Avant de commencer l'interview où elle me raconte comment elle a acheté les oeuvres qui composent l'une des plus importantes collections d'art d'Europe, j'ai fait le tour du musée où elle est exposée et qu'elle dirige, le Musée Kampa , sur les rives de la rivière Vltava. Le siège social est un ancien moulin médiéval qu'elle était chargée de restaurer avec le soutien de la Mairie de Prague. En 1989, il était tellement abandonné qu'il ressemblait à un squat, malgré sa situation privilégiée dans le quartier aristocratique de Malá Strana, à côté du pont Charles et près du mur de Lennon, le monument rempli de graffitis qui honore le musicien des Beatles.

L'intérieur du Musée Kampa

L'intérieur du Musée Kampa

Si vous marchez d'un côté à l'autre du bâtiment, de la fenêtre avec vue sur le pont Charles à la fenêtre où je vois pour la première fois Meda Mladek à la porte de sa maison, en robe de chambre lilas, chaussettes roses et chaussons jetant des graines aux pigeons , vous suivez une partie du parcours qu'a emprunté Meda Mladek dans les années 60 et 70 : Tchécoslovaquie, Pologne, Hongrie, Yougoslavie... Pendant des années il a voyagé dans les pays sous orbite soviétique à la recherche d'œuvres d'artistes persécutés ou marginalisés , dont la présence dans les musées et les galeries était interdite et dont la promotion était interdite.

« Vous n'avez pas besoin d'avoir beaucoup d'imagination », explique naturellement Meda Mladek ; "tout est une question d'argent . Ils savaient qui était mon mari, ils savaient qui j'étais. Le gouvernement communiste tchécoslovaque avait un besoin urgent d'argent américain. Ils avaient besoin de devises étrangères. Les œuvres d'artistes tels que Jiří Kolář, Načeradský ou Nepraš ne pouvaient pas être exposées dans les musées de Tchécoslovaquie, mais leur vente à l'étranger n'était pas interdite. L'essentiel était de les connaître, de savoir sur quoi ils travaillaient à l'époque – ce qui n'était pas facile dans le pays, imaginez à l'étranger –, d'avoir les contacts et, bien sûr, d'avoir les dollars ».

C'était toujours comme ça ? "Jusqu'en 1984. A partir de cette année-là, les mesures se sont radicalisées et la police m'a interdit l'entrée dans mon propre pays jusqu'à la chute du communisme en 1989. Mais j'ai continué à travailler avec des artistes de Pologne, de Hongrie et des pays de l'ex-Yougoslavie".

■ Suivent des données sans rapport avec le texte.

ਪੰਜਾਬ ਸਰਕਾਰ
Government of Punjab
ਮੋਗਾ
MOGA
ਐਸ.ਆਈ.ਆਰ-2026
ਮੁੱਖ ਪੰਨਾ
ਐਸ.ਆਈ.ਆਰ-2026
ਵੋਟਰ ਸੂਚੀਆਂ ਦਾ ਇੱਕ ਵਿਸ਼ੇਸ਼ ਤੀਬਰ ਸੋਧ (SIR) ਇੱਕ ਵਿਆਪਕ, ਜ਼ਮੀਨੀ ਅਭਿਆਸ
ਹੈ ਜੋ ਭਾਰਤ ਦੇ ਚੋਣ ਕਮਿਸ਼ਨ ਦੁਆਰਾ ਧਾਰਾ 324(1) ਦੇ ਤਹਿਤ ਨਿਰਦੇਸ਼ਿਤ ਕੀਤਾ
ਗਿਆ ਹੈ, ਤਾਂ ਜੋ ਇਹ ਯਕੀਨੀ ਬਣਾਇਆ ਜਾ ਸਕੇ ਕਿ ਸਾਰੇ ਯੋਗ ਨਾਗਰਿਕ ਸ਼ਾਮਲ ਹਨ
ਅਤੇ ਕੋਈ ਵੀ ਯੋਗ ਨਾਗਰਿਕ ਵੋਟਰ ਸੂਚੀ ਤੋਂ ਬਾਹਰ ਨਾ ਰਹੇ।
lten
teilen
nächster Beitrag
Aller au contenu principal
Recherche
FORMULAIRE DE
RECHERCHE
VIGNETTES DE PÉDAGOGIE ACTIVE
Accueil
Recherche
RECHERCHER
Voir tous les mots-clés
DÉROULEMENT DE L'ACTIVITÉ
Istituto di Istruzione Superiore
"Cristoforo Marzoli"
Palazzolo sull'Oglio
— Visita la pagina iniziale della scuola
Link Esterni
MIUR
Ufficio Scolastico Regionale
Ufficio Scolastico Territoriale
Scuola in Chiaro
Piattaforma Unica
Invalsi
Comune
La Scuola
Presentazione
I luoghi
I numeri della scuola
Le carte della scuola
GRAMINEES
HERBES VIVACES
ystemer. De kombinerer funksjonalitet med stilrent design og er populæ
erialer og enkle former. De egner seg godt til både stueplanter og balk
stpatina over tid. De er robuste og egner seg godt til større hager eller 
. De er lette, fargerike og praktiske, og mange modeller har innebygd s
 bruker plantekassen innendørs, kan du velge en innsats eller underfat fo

Sa maison, une habitation voisine, est un prolongement naturel du musée . Le salon, avec une kitchenette dans un coin et empilé de livres et de papiers, ressemble à l'appartement d'une étudiante. Au mur règne une tapisserie aux couleurs lombardes vives de Jagoda Buic, qu'elle a exposée plus tôt lors de l'exposition consacrée à l'artiste croate. Il a des photos avec ses amis : Václav Havel, Bohumil Hrabal, George Bush et Yoko Ono.

Le Kampa présente également des œuvres phares du peintre tchèque Frantisek Kupka et du sculpteur Otto Gutfreund dans une seule exposition. "Je gagne toujours", dit Meda Mladek avec un sourire. Il a 93 ans.

Musée Kampa : Fondation Jan et Meda Mladek U Sovových mlýnu 2, Prague 1 - Malá Strana. Ouvert tous les jours de 10h00 à 18h00.